YOUR OBJECTIVE: Copy the data that follows, exactly and completely.

INFORMATION GIVEN:
☆ ☆ ☆ ☆ ☆

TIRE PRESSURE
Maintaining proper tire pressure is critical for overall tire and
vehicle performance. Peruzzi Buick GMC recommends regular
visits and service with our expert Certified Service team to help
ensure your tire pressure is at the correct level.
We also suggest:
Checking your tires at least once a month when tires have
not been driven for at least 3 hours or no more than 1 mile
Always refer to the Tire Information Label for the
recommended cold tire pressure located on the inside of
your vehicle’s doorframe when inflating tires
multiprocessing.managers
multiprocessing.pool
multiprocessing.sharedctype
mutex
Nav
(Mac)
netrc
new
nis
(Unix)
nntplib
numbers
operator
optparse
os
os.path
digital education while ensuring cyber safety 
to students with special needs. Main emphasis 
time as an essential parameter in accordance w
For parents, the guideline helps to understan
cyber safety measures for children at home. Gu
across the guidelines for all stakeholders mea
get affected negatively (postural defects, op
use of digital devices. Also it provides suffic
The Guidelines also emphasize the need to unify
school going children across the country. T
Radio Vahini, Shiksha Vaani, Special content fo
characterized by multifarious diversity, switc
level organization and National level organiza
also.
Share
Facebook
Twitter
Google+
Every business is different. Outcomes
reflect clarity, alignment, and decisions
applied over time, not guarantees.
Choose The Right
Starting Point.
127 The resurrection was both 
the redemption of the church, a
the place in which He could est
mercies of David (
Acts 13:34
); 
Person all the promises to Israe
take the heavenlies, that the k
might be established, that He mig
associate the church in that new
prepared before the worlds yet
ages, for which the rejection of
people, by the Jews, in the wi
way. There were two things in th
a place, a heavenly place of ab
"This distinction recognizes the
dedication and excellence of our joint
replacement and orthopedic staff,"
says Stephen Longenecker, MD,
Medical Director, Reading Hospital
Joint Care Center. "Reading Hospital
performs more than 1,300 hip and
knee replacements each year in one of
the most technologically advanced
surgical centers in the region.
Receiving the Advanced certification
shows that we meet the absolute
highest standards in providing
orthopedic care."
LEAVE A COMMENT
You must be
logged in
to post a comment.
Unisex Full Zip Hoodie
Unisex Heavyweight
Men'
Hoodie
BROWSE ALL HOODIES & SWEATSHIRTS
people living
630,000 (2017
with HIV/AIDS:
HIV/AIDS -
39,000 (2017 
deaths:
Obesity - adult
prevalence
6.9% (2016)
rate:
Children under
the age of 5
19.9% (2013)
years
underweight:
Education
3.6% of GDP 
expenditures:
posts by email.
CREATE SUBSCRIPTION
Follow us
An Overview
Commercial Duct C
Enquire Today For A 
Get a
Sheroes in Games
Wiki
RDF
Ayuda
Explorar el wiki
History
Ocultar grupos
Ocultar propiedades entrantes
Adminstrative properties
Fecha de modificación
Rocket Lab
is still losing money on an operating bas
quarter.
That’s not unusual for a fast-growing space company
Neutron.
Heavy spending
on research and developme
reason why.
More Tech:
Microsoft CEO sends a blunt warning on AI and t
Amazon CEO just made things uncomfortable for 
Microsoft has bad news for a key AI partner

☆ ☆ ☆ ☆ ☆

RESPONSE BOX:
TIRE PRESSURE
Maintaining proper tire pressure is critical for overall tire and
vehicle performance. Peruzzi Buick GMC recommends regular
visits and service with our expert Certified Service team to help
ensure your tire pressure is at the correct level.
We also suggest:
Checking your tires at least once a month when tires have
not been driven for at least 3 hours or no more than 1 mile
Always refer to the Tire Information Label for the
recommended cold tire pressure located on the inside of
your vehicle’s doorframe when inflating tires
multiprocessing.managers
multiprocessing.pool
multiprocessing.sharedctype
mutex
Nav
(Mac)
netrc
new
nis
(Unix)
nntplib
numbers
operator
optparse
os
os.path
digital education while ensuring cyber safety 
to students with special needs. Main emphasis 
time as an essential parameter in accordance w
For parents, the guideline helps to understan
cyber safety measures for children at home. Gu
across the guidelines for all stakeholders mea
get affected negatively (postural defects, op
use of digital devices. Also it provides suffic
The Guidelines also emphasize the need to unify
school going children across the country. T
Radio Vahini, Shiksha Vaani, Special content fo
characterized by multifarious diversity, switc
level organization and National level organiza
also.
Share
Facebook
Twitter
Google+
Every business is different. Outcomes
reflect clarity, alignment, and decisions
applied over time, not guarantees.
Choose The Right
Starting Point.
127 The resurrection was both 
the redemption of the church, a
the place in which He could est
mercies of David (
Acts 13:34
); 
Person all the promises to Israe
take the heavenlies, that the k
might be established, that He mig
associate the church in that new
prepared before the worlds yet
ages, for which the rejection of
people, by the Jews, in the wi
way. There were two things in th
a place, a heavenly place of ab
"This distinction recognizes the
dedication and excellence of our joint
replacement and orthopedic staff,"
says Stephen Longenecker, MD,
Medical Director, Reading Hospital
Joint Care Center. "Reading Hospital
performs more than 1,300 hip and
knee replacements each year in one of
the most technologically advanced
surgical centers in the region.
Receiving the Advanced certification
shows that we meet the absolute
highest standards in providing
orthopedic care."
LEAVE A COMMENT
You must be
logged in
to post a comment.
Unisex Full Zip Hoodie
Unisex Heavyweight
Men'
Hoodie
BROWSE ALL HOODIES & SWEATSHIRTS
people living
630,000 (2017
with HIV/AIDS:
HIV/AIDS -
39,000 (2017 
deaths:
Obesity - adult
prevalence
6.9% (2016)
rate:
Children under
the age of 5
19.9% (2013)
years
underweight:
Education
3.6% of GDP 
expenditures:
posts by email.
CREATE SUBSCRIPTION
Follow us
An Overview
Commercial Duct C
Enquire Today For A 
Get a
Sheroes in Games
Wiki
RDF
Ayuda
Explorar el wiki
History
Ocultar grupos
Ocultar propiedades entrantes
Adminstrative properties
Fecha de modificación
Rocket Lab
is still losing money on an operating bas
quarter.
That’s not unusual for a fast-growing space company
Neutron.
Heavy spending
on research and developme
reason why.
More Tech:
Microsoft CEO sends a blunt warning on AI and t
Amazon CEO just made things uncomfortable for 
Microsoft has bad news for a key AI partner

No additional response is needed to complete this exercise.